*PROBLEM TO SOLVE*
In the records that come next, find every line with "pitch". Return those lines.

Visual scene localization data

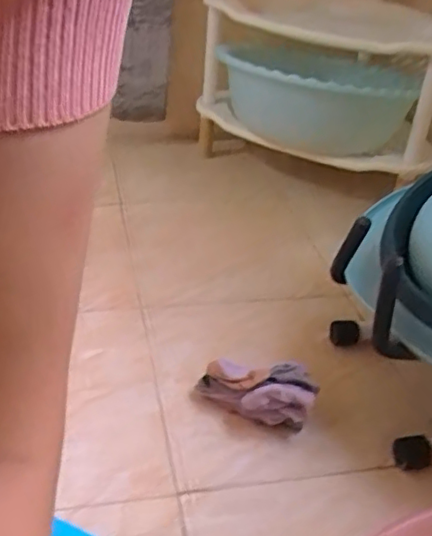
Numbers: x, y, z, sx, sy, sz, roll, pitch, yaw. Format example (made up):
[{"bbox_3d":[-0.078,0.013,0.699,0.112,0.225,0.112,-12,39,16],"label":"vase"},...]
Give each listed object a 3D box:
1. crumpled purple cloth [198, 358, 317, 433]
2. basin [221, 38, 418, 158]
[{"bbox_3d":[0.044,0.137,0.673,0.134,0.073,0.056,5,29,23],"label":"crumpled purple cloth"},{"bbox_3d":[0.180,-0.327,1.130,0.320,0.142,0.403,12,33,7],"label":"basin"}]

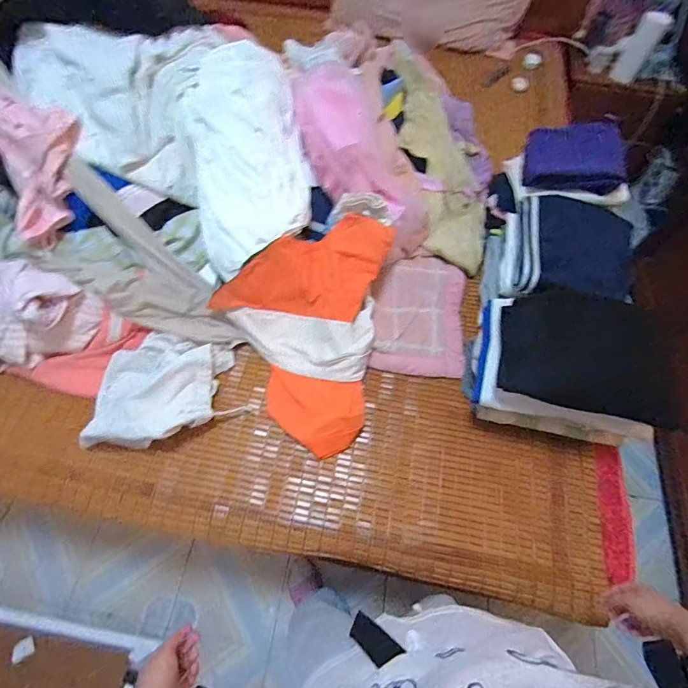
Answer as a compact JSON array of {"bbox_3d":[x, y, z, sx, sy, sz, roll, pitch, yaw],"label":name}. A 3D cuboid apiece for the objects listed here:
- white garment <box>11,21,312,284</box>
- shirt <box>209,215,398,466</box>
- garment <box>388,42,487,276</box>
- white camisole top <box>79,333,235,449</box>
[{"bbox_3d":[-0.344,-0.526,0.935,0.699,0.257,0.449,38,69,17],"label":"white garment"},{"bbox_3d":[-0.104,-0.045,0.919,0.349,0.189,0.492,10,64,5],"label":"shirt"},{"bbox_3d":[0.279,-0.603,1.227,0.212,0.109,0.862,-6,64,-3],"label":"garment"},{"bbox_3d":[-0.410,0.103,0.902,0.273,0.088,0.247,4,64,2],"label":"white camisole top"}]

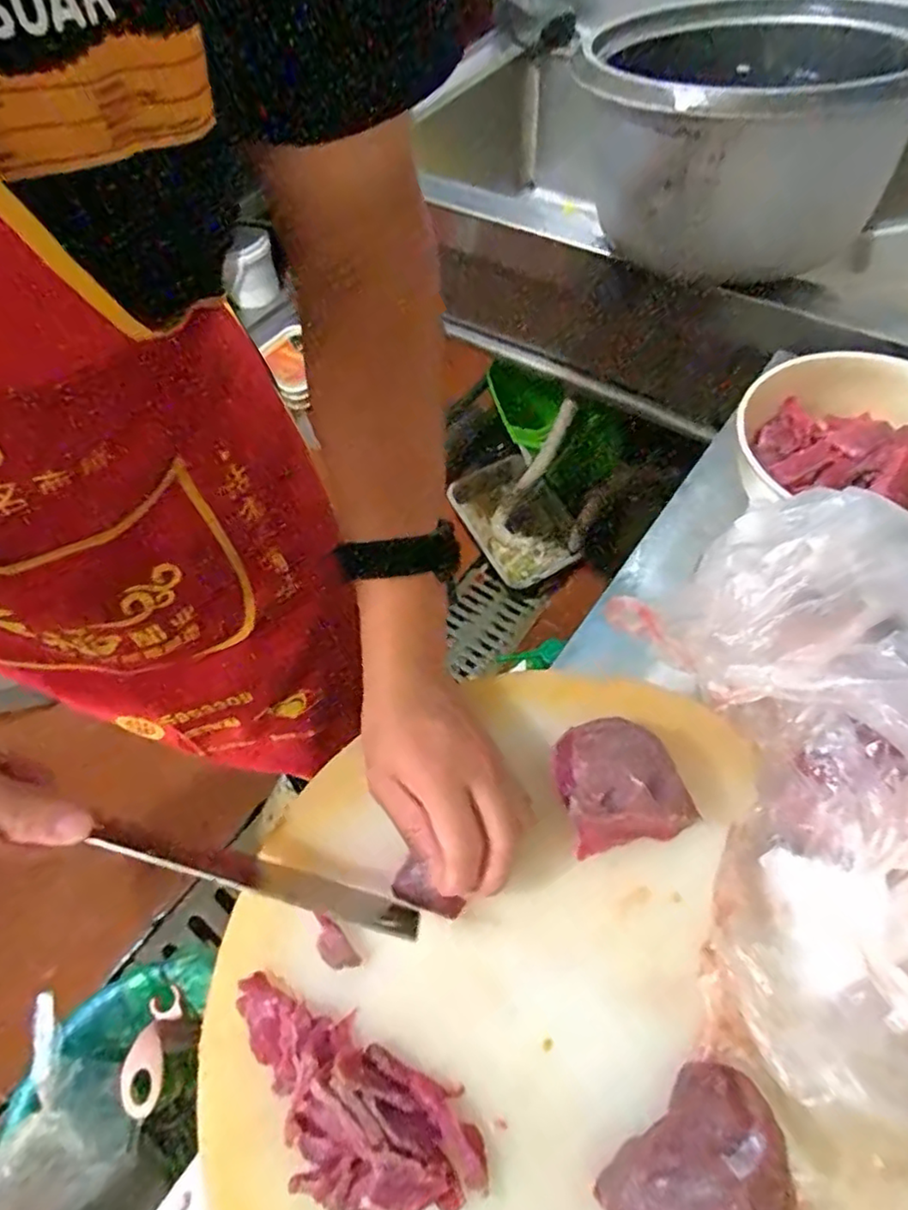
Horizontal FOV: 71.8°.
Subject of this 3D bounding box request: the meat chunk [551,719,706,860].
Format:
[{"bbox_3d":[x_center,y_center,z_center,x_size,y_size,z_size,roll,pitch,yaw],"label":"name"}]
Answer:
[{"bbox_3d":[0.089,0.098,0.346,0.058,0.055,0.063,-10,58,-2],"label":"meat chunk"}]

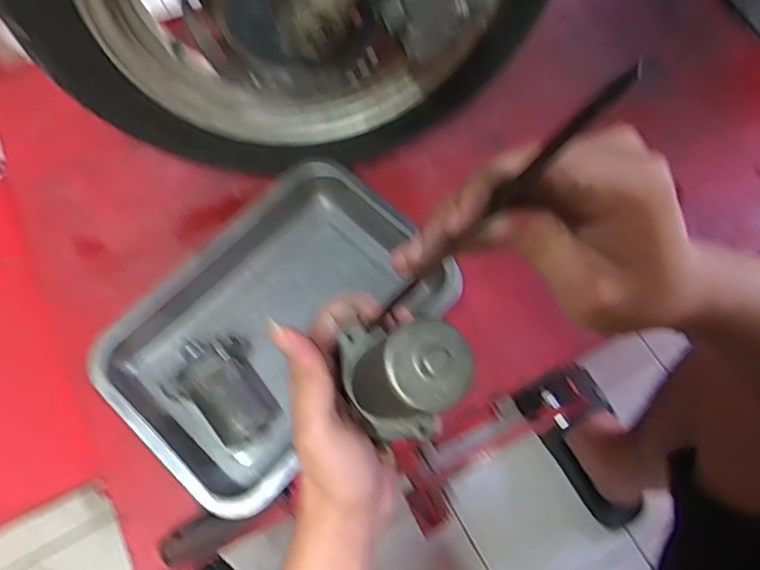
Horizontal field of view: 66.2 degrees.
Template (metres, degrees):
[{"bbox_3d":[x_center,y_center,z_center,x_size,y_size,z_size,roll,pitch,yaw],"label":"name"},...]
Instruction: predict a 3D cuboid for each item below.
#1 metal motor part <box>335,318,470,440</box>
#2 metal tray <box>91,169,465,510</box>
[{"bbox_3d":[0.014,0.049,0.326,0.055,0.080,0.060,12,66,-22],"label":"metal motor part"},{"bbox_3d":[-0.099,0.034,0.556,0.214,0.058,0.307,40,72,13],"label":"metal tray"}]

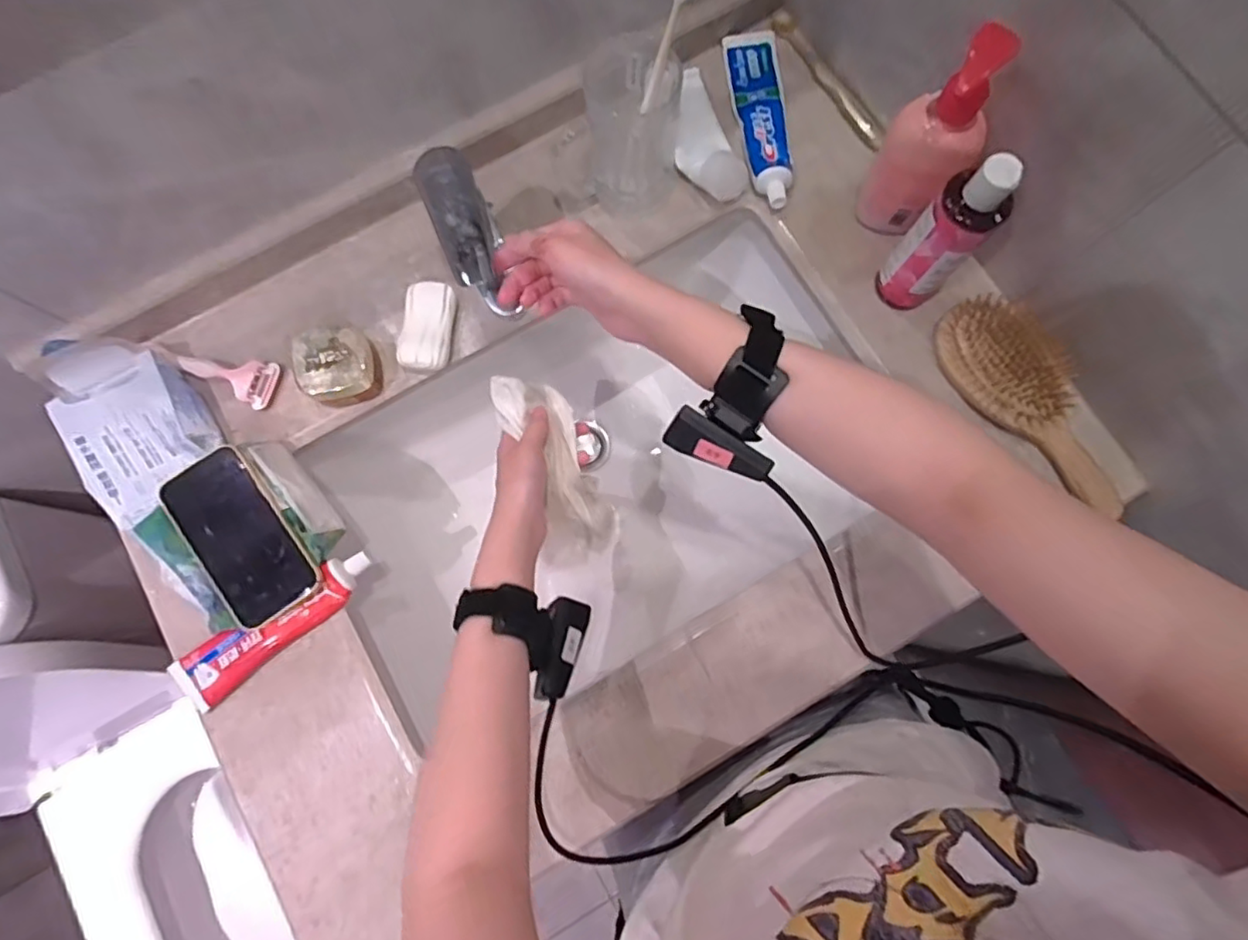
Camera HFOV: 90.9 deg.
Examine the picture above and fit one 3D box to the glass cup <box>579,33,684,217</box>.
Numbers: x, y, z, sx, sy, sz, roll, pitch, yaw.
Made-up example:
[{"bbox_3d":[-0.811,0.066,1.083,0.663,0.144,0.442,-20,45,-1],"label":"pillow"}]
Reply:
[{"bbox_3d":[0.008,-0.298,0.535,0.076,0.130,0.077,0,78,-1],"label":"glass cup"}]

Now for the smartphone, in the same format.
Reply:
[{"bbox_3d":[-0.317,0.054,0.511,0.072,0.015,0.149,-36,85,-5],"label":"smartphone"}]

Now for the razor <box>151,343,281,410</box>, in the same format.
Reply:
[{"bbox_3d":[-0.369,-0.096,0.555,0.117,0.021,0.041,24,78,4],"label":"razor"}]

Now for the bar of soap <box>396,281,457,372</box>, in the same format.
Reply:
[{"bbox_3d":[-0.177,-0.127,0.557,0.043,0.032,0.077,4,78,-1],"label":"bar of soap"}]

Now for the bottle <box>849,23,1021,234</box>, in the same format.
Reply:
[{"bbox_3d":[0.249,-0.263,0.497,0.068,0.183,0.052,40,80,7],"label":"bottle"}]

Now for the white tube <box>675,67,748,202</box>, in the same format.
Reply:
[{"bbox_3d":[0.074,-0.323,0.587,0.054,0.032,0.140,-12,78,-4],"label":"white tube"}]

*YOUR SOLUTION*
Numbers: x, y, z, sx, sy, sz, roll, pitch, yaw. Format example (made up):
Answer as a compact JSON array of {"bbox_3d":[x, y, z, sx, sy, sz, roll, pitch, yaw],"label":name}. A 3D cuboid apiece for the objects listed here:
[{"bbox_3d":[x_center,y_center,z_center,x_size,y_size,z_size,roll,pitch,yaw],"label":"name"}]
[{"bbox_3d":[x_center,y_center,z_center,x_size,y_size,z_size,roll,pitch,yaw],"label":"name"},...]
Numbers: x, y, z, sx, sy, sz, roll, pitch, yaw.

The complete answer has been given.